Le roi Lear

Une tragédie qui s’enlise.

Voilà trente ans qu’Olivier Py couvait Le Roi Lear qu’il mit un an à traduire avant de le publier chez Actes Sud-Papiers et de le mettre en scène dans la Cour d’Honneur du Palais des Papes en ouverture du Festival d’Avignon.

Trois décennies, c’est long pour mûrir une idée ; un an pour une traduction, pourquoi pas. Mais combien de temps de travail pour préparer ces 2h50 de représentation ? En première approche, on pourrait penser que ce temps a été beaucoup trop court ou du moins mal utilisé. Vous avez certainement « pris votre liberté de metteur en scène face à votre propre texte » – cette phrase n’est pas de moi, mais…

Il est dérangeant.
D’entendre crier voire brailler des comédiens, pourtant sonorisés, pendant un temps si long. La mention spéciale reviendrait peut-être à Matthieu Dessertine – Edgar, le fils légitime de Gloucester. À vouloir s’exprimer avec autant de volume, le jeu se perd et s’égare, cher Edgar. Il est vrai qu’à certains moments où vous portiez votre casque de moto diabolique, votre parole n’en devait être que plus difficile.

Il est dérangeant.
D’entendre Jean-Damien Barbin – Le Fou, déclamer ses paroles en entonnant des chants populaires, ritournelles et autres comptines, suivant cette playlist : Cadet Roussel, À la claire fontaine, Frères Jacques, Il était un petit navire, C’est la faute à Voltaire.
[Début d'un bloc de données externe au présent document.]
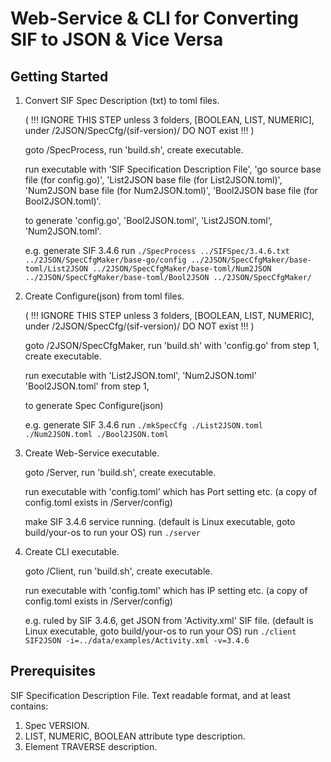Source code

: # Web-Service & CLI for Converting SIF to JSON & Vice Versa

## Getting Started

1. Convert SIF Spec Description (txt) to toml files.

    ( !!! IGNORE THIS STEP unless 3 folders, [BOOLEAN, LIST, NUMERIC], under /2JSON/SpecCfg/(sif-version)/ DO NOT exist !!! )

    goto /SpecProcess, run 'build.sh', create executable.

    run executable with 'SIF Specification Description File',
                        'go source base file (for config.go)',
                        'List2JSON base file (for List2JSON.toml)',
                        'Num2JSON base file (for Num2JSON.toml)',
                        'Bool2JSON base file (for Bool2JSON.toml)'.

    to generate 'config.go',
                'Bool2JSON.toml',
                'List2JSON.toml',
                'Num2JSON.toml'.

    e.g. generate SIF 3.4.6
    run `./SpecProcess ../SIFSpec/3.4.6.txt ../2JSON/SpecCfgMaker/base-go/config ../2JSON/SpecCfgMaker/base-toml/List2JSON ../2JSON/SpecCfgMaker/base-toml/Num2JSON ../2JSON/SpecCfgMaker/base-toml/Bool2JSON ../2JSON/SpecCfgMaker/`

2. Create Configure(json) from toml files.

    ( !!! IGNORE THIS STEP unless 3 folders, [BOOLEAN, LIST, NUMERIC], under /2JSON/SpecCfg/(sif-version)/ DO NOT exist !!! )

    goto /2JSON/SpecCfgMaker, run 'build.sh'
                              with 'config.go' from step 1, create executable.

    run executable with 'List2JSON.toml',
                        'Num2JSON.toml'
                        'Bool2JSON.toml' from step 1,

    to generate Spec Configure(json)

    e.g. generate SIF 3.4.6
    run `./mkSpecCfg ./List2JSON.toml ./Num2JSON.toml ./Bool2JSON.toml`

3. Create Web-Service executable.

    goto /Server, run 'build.sh', create executable.

    run executable with 'config.toml' which has Port setting etc.
    (a copy of config.toml exists in /Server/config)

    make SIF 3.4.6 service running. (default is Linux executable, goto build/your-os to run your OS)
    run `./server`

4. Create CLI executable.

    goto /Client, run 'build.sh', create executable.

    run executable with 'config.toml' which has IP setting etc.
    (a copy of config.toml exists in /Server/config)

    e.g. ruled by SIF 3.4.6, get JSON from 'Activity.xml' SIF file. (default is Linux executable, goto build/your-os to run your OS)
    run `./client SIF2JSON -i=../data/examples/Activity.xml -v=3.4.6`

## Prerequisites

SIF Specification Description File.
Text readable format, and at least contains:

   1. Spec VERSION.
   2. LIST, NUMERIC, BOOLEAN attribute type description.
   3. Element TRAVERSE description.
Si au moins ces chansonnettes servaient le texte, l’idée serait bien trouvée, mais là, les mots ne font que perdre de leur poids et de leur sens.

Il est dérangeant.
De voir une telle image de la femme sur un plateau, même pour les moins féministes des spectatrices.
Laura Ruiz Tamayo – Cordélia, évoluant dans un petit tutu blanc, est réduite au silence par un gros morceau de Scotch noir dès les premières minutes et ne parlera presque pas du tout. Cette jeune fille s’exprime pourtant dans la traduction écrite, alors pourquoi l’avoir fait taire ? Là est peut-être une des libertés du metteur en scène…
Mais bon, lorsque l’on voit Amira Casar – Goneril et sa soeur Céline Chéenne – Régane se comporter tantôt comme de vraies idiotes ou des furies obsédées, on ne peut qu’être interpellé par cette réduction de la condition féminine.

Il est dérangeant.
De voir un jeu scénique si simpliste par moments.
Cordélia se réduit au silence et s’illumine sur la façade de la Cour d’Honneur cette phrase en néons blancs : « Ton silence est une machine de guerre ».
Arrive le temps de la déperdition du roi Lear, celui de l’orage… Jeu de lumières (les éclairs et la foudre) renforcé par des notes graves du piano (le tonnerre) le tout appuyé par un tuyau d’arrosage (la pluie, donc) qui est au-dessus de la fosse en train de s’ouvrir. Depuis quand ces éléments là relèvent-ils d’une mise en scène digne de ce nom ? La succession de symbolismes simplistes au nom d’une pseudo popularité transformée en démagogie, de sur-jeux surannés au nom d’un héritage anachronique aujourd’hui, tout cela rendu nauséabond par la manipulation populaire opérée par le lieu et l’auteur que vous jouez.
À propos de cette fosse et de son trou, symbole de l’abysse dans lequel plonge tout d’abord le roi et dans lequel sombre et disparaisse tous les morts, oui tous les morts ! L’astuce scénique est bien trouvée mais quelle surexploitation et quelle redondance de voir disparaitre Cornouailles, et Goneril, et Régane, et Gloucester, et Edmond, et le fou pendu, et Lear, et Cordélia, et Edgar.
Autant ces disparitions symboliques sont clairement lisibles mais pourquoi avoir convoqué des miliciens armés de kalachnikovs qui tirent dans tous les sens dans un barouf assourdissant afin de signifier que Lear et Cordélia ont été faits prisonniers ? C’était peut-être l’action, le sur-jeu de trop.

Pou l’unique « pièce de théâtre » programmée dans la Cour d’Honneur, le bilan est bien décevant… Quelle lisibilité a-t-on réellement de la transposition de la tragédie de Shakespeare au XXème siècle et plus précisément entre 1914 et 1989 ?

Monsieur Py, vous le dites : « Les chiens aboient, la caravane passe », vous ne lisez pas les critiques, d’autres le font très bien pour vous… Mais s’il vous plaît, concentrez-vous sur votre travail de Directeur, allez voir ce que font d’autres metteurs en scène, nourrissez-vous du monde qui vous entoure, soyez juste, soyez exigeant, vous le valez bien.